昨日タオル屋で聞いた横峰寺への情報が支えになった

24日(30日目) 水 晴れ後薄曇 18℃ 34,8km(896,7km) 横峰寺へ車道歩く
小松ビジネス旅館―六十三番吉祥寺(きちじょうじ)―六十番横峰寺―星ノ森―六十番横峰寺―京屋旅館―六十四番前神寺(まえがみじ)―伊予西条市BHさぬきや 4000円
 朝食の時、昨日の夫婦の姿が見えなかったので先に出かけたようだ。握り飯をリュックに詰めて6時50分、旅館を出て宝珠寺に向う。
7時10分、一番乗りの本堂で、故KT(嫂)故KT、故AK(何れも級友の父)を供養する。納経の際、横峰寺への道筋を聞くと、車道を通ると行けることを確認して、7時20分、信号二つ目を右折して石槌山ロープウエイに通じる県道に入る。間もなく高速道路の下を通り道は段々急になる。
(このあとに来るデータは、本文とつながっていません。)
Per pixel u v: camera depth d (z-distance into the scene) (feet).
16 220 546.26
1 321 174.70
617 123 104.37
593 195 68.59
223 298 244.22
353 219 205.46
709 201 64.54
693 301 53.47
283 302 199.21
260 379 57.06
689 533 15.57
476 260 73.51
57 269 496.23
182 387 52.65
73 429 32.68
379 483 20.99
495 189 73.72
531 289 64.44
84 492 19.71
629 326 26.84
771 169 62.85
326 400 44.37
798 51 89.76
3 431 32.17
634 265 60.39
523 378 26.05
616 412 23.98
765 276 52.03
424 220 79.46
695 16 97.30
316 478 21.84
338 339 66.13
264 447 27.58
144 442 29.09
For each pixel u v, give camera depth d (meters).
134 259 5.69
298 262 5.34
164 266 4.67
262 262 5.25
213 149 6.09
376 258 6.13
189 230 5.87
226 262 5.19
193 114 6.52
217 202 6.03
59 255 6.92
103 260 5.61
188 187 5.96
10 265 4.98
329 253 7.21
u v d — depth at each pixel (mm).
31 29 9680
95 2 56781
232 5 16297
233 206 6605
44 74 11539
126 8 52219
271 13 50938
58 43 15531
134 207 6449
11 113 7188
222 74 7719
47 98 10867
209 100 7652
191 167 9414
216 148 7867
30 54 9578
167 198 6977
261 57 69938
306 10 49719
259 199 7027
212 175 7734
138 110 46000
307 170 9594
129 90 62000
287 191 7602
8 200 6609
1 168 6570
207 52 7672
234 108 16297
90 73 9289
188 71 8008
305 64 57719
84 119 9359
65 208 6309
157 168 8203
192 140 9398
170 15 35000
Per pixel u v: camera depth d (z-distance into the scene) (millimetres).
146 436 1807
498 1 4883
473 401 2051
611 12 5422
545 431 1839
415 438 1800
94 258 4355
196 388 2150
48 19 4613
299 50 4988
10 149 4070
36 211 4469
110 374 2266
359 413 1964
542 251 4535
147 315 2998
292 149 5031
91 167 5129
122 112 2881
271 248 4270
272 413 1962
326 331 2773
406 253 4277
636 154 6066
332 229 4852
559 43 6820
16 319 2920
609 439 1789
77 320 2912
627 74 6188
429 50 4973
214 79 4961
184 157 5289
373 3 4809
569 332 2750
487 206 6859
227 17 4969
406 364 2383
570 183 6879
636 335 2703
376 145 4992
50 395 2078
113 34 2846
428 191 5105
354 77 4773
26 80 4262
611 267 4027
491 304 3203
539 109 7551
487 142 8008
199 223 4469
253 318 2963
所々に台風で崩落した崖崩れの痛々しい跡が目に入る。車道では小型車が何台も追い越して行く。上から久し振りに香川県のMK氏が降りて来るのに出会う。
「Kさんと今ここで会うとは。もう大分先に行っていると思っていたが」
高知市で一日観光したので」
彼の話を聞くと、昨日横峰寺に行き、京屋旅館に泊ったとのこと。序に道路の状況を聞くと、
「車道は小型車が何とか通れる程度だが、歩くには数箇所危険な箇所がある程度で問題は無い」
 別れ際彼に、カンロ飴を差し出し、お互いの無事を祈って握手して別れたが、彼とは確か高知市手前の国分寺以来の再会だったが、彼は二度目の今回は雲辺寺で結願するので、これで二度と会うことが無いと思ったので後ろを振り返ると、例の黒っぽい菅笠を被り、特徴のある両肩を軽く左右に振って右手に杖を手にした恰好で坂を下って行った。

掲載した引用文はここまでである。